At the beginning of Chemistry class one day toward the end of my sophomore school year, I tripped over someone’s bag on the floor, and tipped my desk over. Mr. Bobbitt, that exemplification of sound mental health, had one hard and fast rule; tipping over your desk means going to the principal. I expect he turned on his pink elephant playing the drums toy as I left. So I trudged back to the other building, told the secretary what happened, and she didn’t quite believe me, but sent me into the vice-principal. He told me he knew all about that rule, and also that he knew I wasn’t a troublemaker, mumbling something about “retiring soon,” and sent me to the library.

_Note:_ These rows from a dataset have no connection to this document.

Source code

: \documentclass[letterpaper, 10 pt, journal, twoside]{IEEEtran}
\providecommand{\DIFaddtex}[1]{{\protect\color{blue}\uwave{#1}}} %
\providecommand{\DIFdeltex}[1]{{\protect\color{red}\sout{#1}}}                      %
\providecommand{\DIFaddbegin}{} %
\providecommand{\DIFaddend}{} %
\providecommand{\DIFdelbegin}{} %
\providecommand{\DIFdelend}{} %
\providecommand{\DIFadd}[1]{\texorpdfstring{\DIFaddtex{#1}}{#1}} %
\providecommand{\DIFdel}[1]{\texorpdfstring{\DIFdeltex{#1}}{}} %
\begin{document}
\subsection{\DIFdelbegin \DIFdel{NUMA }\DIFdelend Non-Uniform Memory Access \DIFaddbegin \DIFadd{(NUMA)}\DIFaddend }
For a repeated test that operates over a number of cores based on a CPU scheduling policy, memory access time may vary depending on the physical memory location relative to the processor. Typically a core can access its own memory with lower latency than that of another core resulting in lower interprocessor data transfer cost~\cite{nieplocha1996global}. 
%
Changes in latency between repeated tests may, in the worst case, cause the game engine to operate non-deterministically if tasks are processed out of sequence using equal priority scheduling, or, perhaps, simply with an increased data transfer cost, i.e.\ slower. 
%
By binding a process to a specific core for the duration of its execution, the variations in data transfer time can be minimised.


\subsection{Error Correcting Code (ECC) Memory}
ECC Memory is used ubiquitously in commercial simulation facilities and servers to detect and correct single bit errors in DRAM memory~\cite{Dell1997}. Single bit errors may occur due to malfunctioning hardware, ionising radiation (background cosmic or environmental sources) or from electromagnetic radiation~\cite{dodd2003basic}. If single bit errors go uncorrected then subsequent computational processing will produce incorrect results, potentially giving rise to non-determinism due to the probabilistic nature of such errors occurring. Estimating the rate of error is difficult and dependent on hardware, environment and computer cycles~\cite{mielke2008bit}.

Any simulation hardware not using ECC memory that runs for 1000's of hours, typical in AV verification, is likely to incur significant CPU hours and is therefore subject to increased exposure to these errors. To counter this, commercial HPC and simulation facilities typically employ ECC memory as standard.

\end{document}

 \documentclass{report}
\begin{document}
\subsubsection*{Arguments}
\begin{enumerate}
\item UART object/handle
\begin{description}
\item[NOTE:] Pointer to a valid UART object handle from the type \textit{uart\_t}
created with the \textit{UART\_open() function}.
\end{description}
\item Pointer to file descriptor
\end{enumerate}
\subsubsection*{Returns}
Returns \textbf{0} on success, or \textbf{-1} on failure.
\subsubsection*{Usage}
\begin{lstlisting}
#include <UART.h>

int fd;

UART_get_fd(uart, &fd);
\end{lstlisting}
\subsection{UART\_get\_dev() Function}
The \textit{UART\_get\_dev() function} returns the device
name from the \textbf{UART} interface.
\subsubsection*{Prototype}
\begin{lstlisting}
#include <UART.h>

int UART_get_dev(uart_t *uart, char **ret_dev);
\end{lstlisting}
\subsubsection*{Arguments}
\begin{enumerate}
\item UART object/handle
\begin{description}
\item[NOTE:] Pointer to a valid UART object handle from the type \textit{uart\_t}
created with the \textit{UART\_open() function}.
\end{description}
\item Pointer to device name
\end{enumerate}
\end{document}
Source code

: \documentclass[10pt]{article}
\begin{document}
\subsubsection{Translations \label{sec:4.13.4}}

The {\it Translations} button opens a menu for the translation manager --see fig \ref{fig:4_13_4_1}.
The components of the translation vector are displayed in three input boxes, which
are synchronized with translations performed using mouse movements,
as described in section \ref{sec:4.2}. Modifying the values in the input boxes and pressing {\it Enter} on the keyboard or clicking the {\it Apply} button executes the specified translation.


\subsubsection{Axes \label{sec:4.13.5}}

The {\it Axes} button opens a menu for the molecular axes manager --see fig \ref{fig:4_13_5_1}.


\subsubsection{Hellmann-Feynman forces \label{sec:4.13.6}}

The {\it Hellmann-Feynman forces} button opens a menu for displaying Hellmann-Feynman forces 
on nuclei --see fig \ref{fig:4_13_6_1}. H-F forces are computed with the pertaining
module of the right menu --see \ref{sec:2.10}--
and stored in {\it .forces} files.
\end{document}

No one was in the library, not even the librarian. So I sat down to look at a book and she came in a minute later all red-faced. She saw me and cried out (honest,) “Did you hear? Bob Marley’s dead!” And she sobbed a little. I said some vague too bad things, I suppose, and the dam was broken open. She told me what she knew about it, brain cancer, and also told me a lot of things about how bad it is to shoot syringes into your temples? As I recall. (Actually, he died of a rare type of melanoma which spread to his brain.) And about how the world couldn’t be the same without him. So I was shocked along with her, and we talked about a lot of things, possibly the assassination attempt on the president a few weeks earlier, which is linked to this in my head, and about Mr. Bobbitt. And then I went to my next class and went home, and heard no one else talking about Bob Marley, except for a brief mention on the news.
Looking back, I quite like knowing there was a school librarian in Lee’s Summit in 1981 who revered and mourned Bob Marley.
And the moral of this tale is that you simply never know, about people. It’s a good idea not to assume you do.